Understanding h.DPP III mechanism – an aid in rationalization of the mutants (in)activity

2017 
Human dipeptidyl-peptidase III (h.DPP III) is a zinc-exopeptidase that hydrolysis dipeptides from the N-terminus of its substrates. Our study presents the first insight into the reaction mechanism of h.DPP III ; determined on the model and real systems. The Glu451-assisted water addition on amide carbon followed by nitrogen inversion are shown to be the rate-determine steps with the activation energies in a good agreement with the experimental results for the Leu-enkephalin hydrolysis. We found that precisely defined geometry of the enzyme binding site puts an additional restrains on the tetrahedral intermediate and stimulates the forward reaction towards final hydrolytic product.

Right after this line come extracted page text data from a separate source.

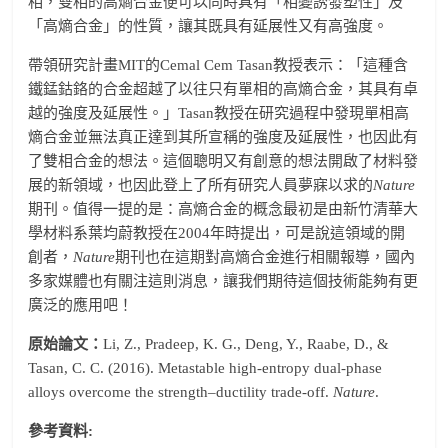
相，雙相的高熵合金便可以同時具有「相變誘發塑性」及
「高熵合金」的性質，讓其既具有延展性又有高強度。
帶領研究計畫MIT的Cemal Cem Tasan教授表示：「這種含
鐵錳鈷鉻的合金超越了以往只有單相的高熵合金，其具有卓
越的強度及延展性。」Tasan教授在研究過程中發現單相高
熵合金並無法真正達到其所宣稱的強度及延展性，也因此有
了雙相合金的想法。這個聰明又有創意的想法開啟了材料發
展的新領域，也因此登上了所有研究人員夢寐以求的
Nature
期刊。值得一提的是：高熵合金的概念最初是由新竹清華大
學材料系葉均蔚教授在2004年時提出，可是說這領域的開
創者，
Nature
期刊也在這期對高熵合金進行相關報導，國內
多家媒體也有關注這則消息，讓我們期待這個技術能夠有更
廣泛的應用吧！
原始論文：
Li, Z., Pradeep, K. G., Deng, Y., Raabe, D., &
Tasan, C. C. (2016). Metastable high-entropy dual-phase
alloys overcome the strength–ductility trade-off.
Nature
.
參考資料: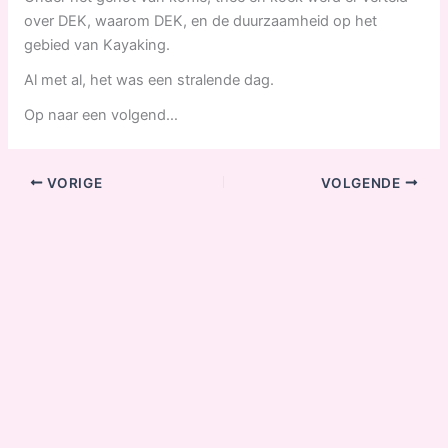
over DEK, waarom DEK, en de duurzaamheid op het
gebied van Kayaking.
Al met al, het was een stralende dag.
Op naar een volgend…
VORIGE
VOLGENDE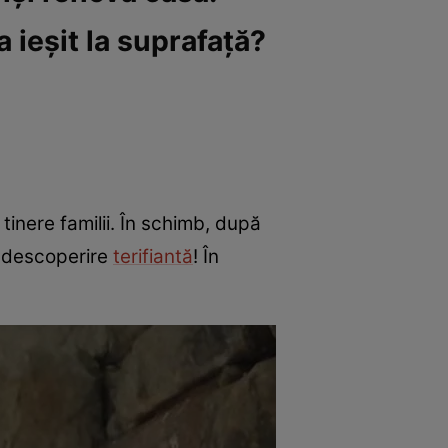
 ieșit la suprafață?
tinere familii. În schimb, după
o descoperire
terifiantă
! În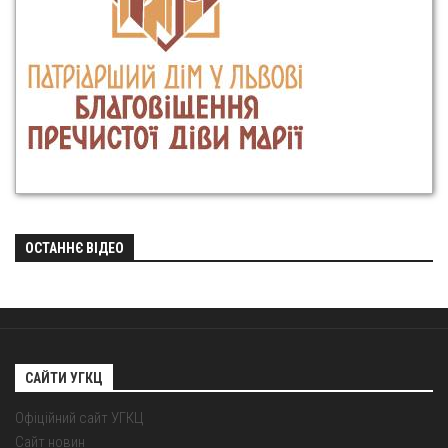
ОСТАННЄ ВІДЕО
САЙТИ УГКЦ
Офіційний сайт УГКЦ
Сайт новин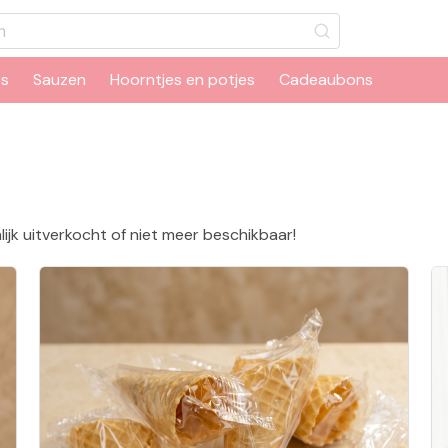
ts
Sauzen
Hoorntjes en potjes
Cadeaubons
lijk uitverkocht of niet meer beschikbaar!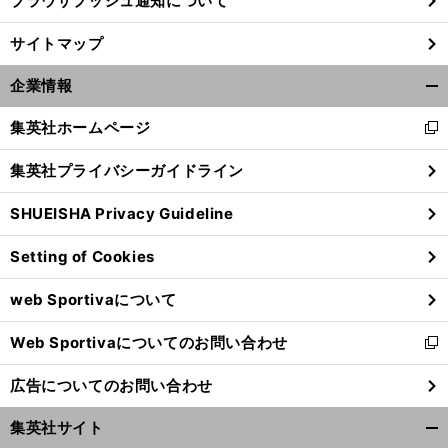
ブラウザプッシュ通知について
「
少
？
」
。
サイトマップ
し太った
と言われる香妻琴乃
心身の改善でツアー初優勝は近い
企業情報
開
く/
集英社ホームページ
新
閉
し
じ
集英社プライバシーガイドライン
い
る
ウ
SHUEISHA Privacy Guideline
ィ
ン
Setting of Cookies
ド
ウ
web Sportivaについて
で
開
Web Sportivaについてのお問い合わせ
く
新
し
広告についてのお問い合わせ
い
ウ
集英社サイト
ィ
開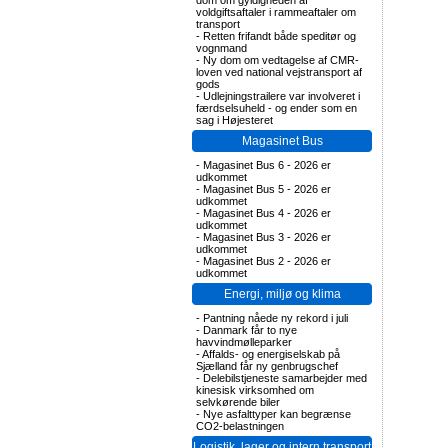
dom om gyldigheden af
voldgiftsaftaler i rammeaftaler om
transport
-
Retten frifandt både speditør og
vognmand
-
Ny dom om vedtagelse af CMR-
loven ved national vejstransport af
gods
-
Udlejningstrailere var involveret i
færdselsuheld - og ender som en
sag i Højesteret
Magasinet Bus
-
Magasinet Bus 6 - 2026 er
udkommet
-
Magasinet Bus 5 - 2026 er
udkommet
-
Magasinet Bus 4 - 2026 er
udkommet
-
Magasinet Bus 3 - 2026 er
udkommet
-
Magasinet Bus 2 - 2026 er
udkommet
Energi, miljø og klima
-
Pantning nåede ny rekord i juli
-
Danmark får to nye
havvindmølleparker
-
Affalds- og energiselskab på
Sjælland får ny genbrugschef
-
Delebilstjeneste samarbejder med
kinesisk virksomhed om
selvkørende biler
-
Nye asfalttyper kan begrænse
CO2-belastningen
Logistik, lager og intern transport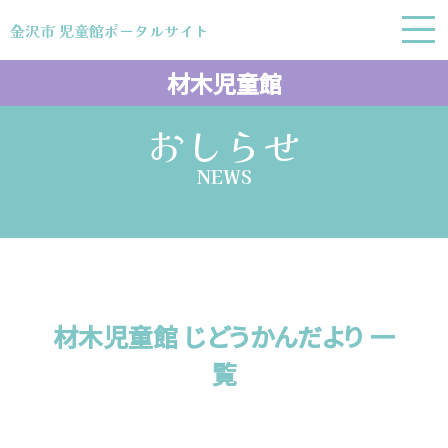
金沢市 児童館ポータルサイト
金沢市 児童館ポータルサイト
材木児童館
おしらせ
NEWS
材木児童館 じどうかんだより 一
覧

Namely, differently from the model, the N-inversion is in concerted fashion followed by favourable hydrogen bonding with Glu451 that immediately “locks” the system into the configuration where reversion to the enzyme-substrate complex is hardly achievable. Therefore we propose that the functional significance of DPP III is dual: to lower the energy barrier of the peptide hydrolysis and to suppress the reverse reaction. Based on the determined mechanism and protein dynamics we were able to rationalize the experimentally determined activity of several h.DPP III mutants detected in human cancers.